3. Risiko von Mikroverletzungen und Infektionen
Wenn sich auf einem alten oder schmutzigen Reiniger bereits Schimmel oder hartnäckige Bakterienbeläge gebildet haben, können diese bei kleinen, oft unsichtbaren Verletzungen der Zungenschleimhaut direkt in das Gewebe gelangen. Dies kann zu Entzündungen führen, die wiederum einen unangenehmen Eigengeruch verursachen.
4. Der "Eigengeruch" des Geräts
Ein unhygienischer Zungenreiniger beginnt nach einiger Zeit selbst, unangenehm zu riechen. Diesen Geruch übertragen Sie direkt auf die Zunge, was den Mundgeruch unmittelbar nach der Reinigung sogar intensivieren kann.

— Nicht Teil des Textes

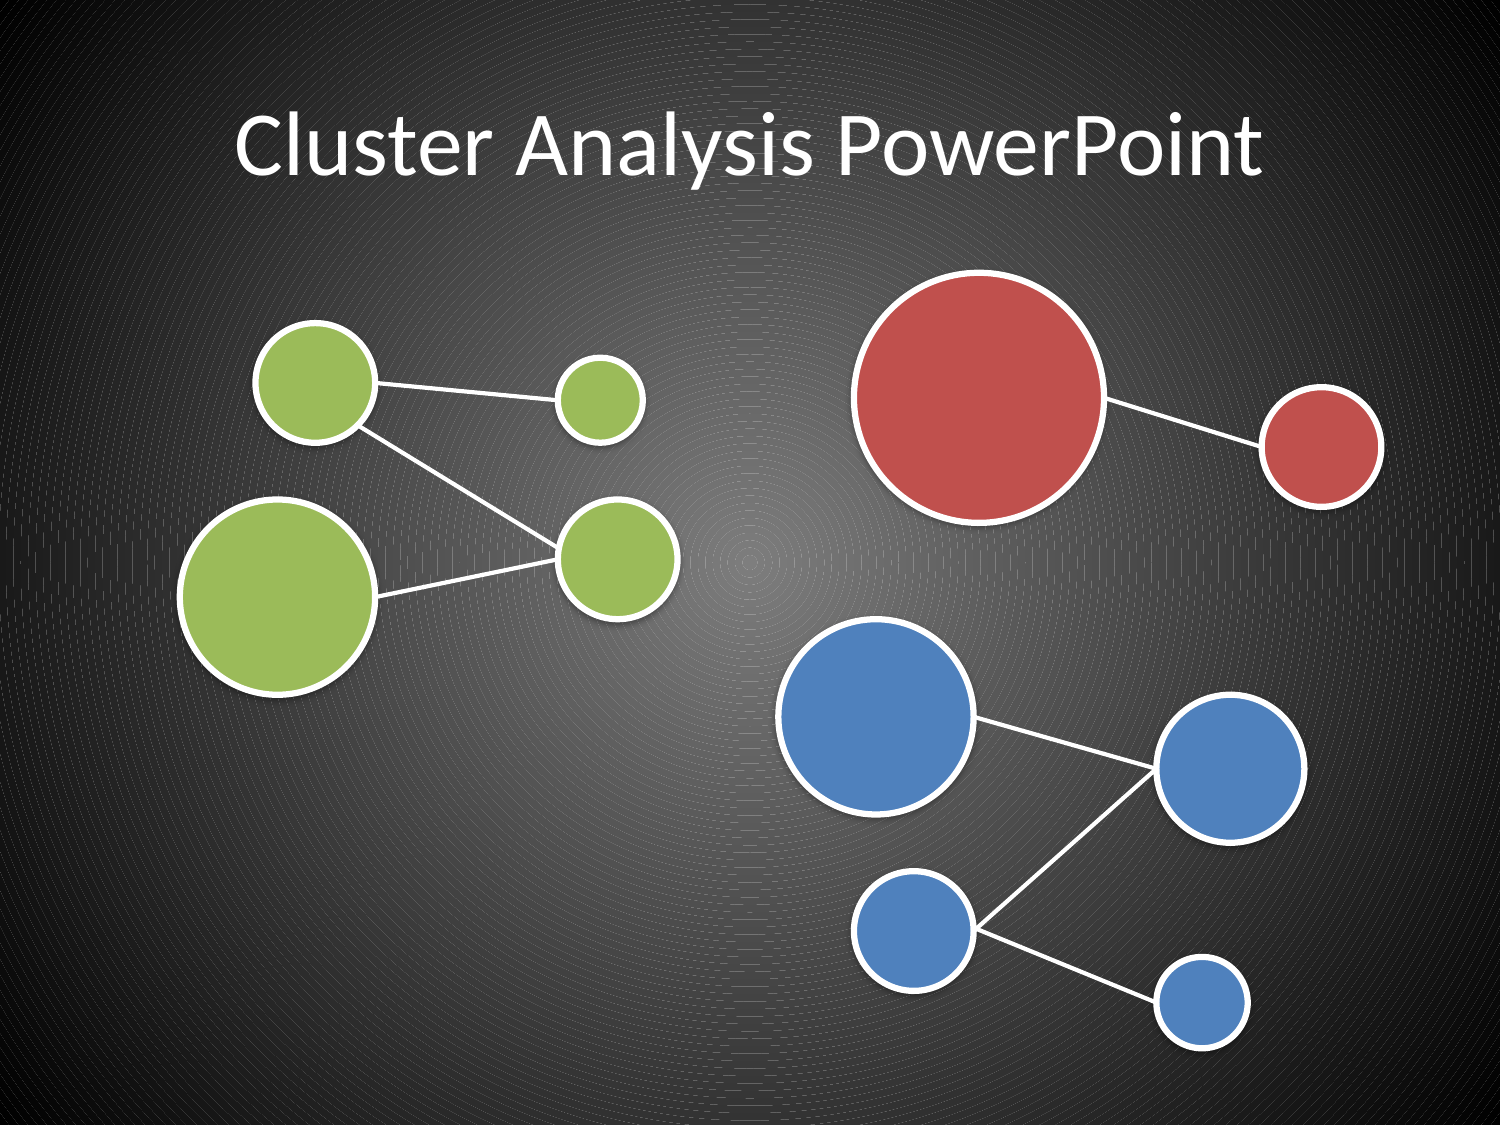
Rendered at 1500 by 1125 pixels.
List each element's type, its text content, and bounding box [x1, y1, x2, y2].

text_box [555, 496, 681, 623]
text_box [975, 938, 1157, 1003]
text_box [1160, 691, 1308, 846]
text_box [374, 382, 559, 401]
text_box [973, 716, 1157, 768]
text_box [973, 768, 1157, 932]
text_box [850, 269, 1108, 527]
text_box [555, 354, 646, 446]
text_box [1259, 384, 1385, 510]
text_box [1153, 953, 1251, 1052]
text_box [1103, 397, 1262, 448]
text_box [176, 496, 378, 698]
text_box [850, 868, 970, 995]
text_box [775, 616, 977, 818]
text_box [374, 559, 559, 598]
text_box [252, 319, 379, 446]
title Cluster Analysis PowerPoint [75, 45, 1425, 233]
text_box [357, 424, 559, 549]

Wie man es richtig macht (Hygiene-Tipps):
Damit der Zungenreiniger wirklich gegen Mundgeruch hilft, sollten Sie folgende Regeln beachten:
- Nach jeder Benutzung gründlich reinigen: Spülen Sie den Reiniger unter fließendem, heißem Wasser ab. Hartnäckige Reste sollten mechanisch entfernt werden.
- Ab trocknen lassen: Bakterien lieben Feuchtigkeit. Lagern Sie den Zungenreiniger so, dass er an der Luft vollständig trocknen kann (ähnlich wie eine Zahnbürste, nicht in einem geschlossenen Etui).
- Regelmäßige Desinfektion: Legen Sie den Reiniger gelegentlich in eine antibakterielle Mundspülung oder reinigen Sie ihn (falls das Material es zulässt) mit kochendem Wasser.
- Materialwahl: Zungenreiniger aus Edelstahl oder Kupfer sind hygienischer als Kunststoffmodelle, da sie eine glatte Oberfläche haben, auf der Bakterien schlechter haften, und sie lassen sich leichter (z. B. in der Spülmaschine oder mit kochendem Wasser) sterilisieren. Kupfer hat zudem natürliche antibakterielle Eigenschaften.
- Regelmäßiger Austausch: Kunststoff-Zungenreiniger sollten genau wie Zahnbürsten alle 2 bis 3 Monate ausgetauscht werden.
Fazit: Ein sauberer Zungenreiniger ist ein effektives Werkzeug gegen Mundgeruch. Ein schmutziger hingegen ist eine Keimschleuder, die das bakterielle Gleichgewicht im Mund stört und das Geruchsproblem verstärkt.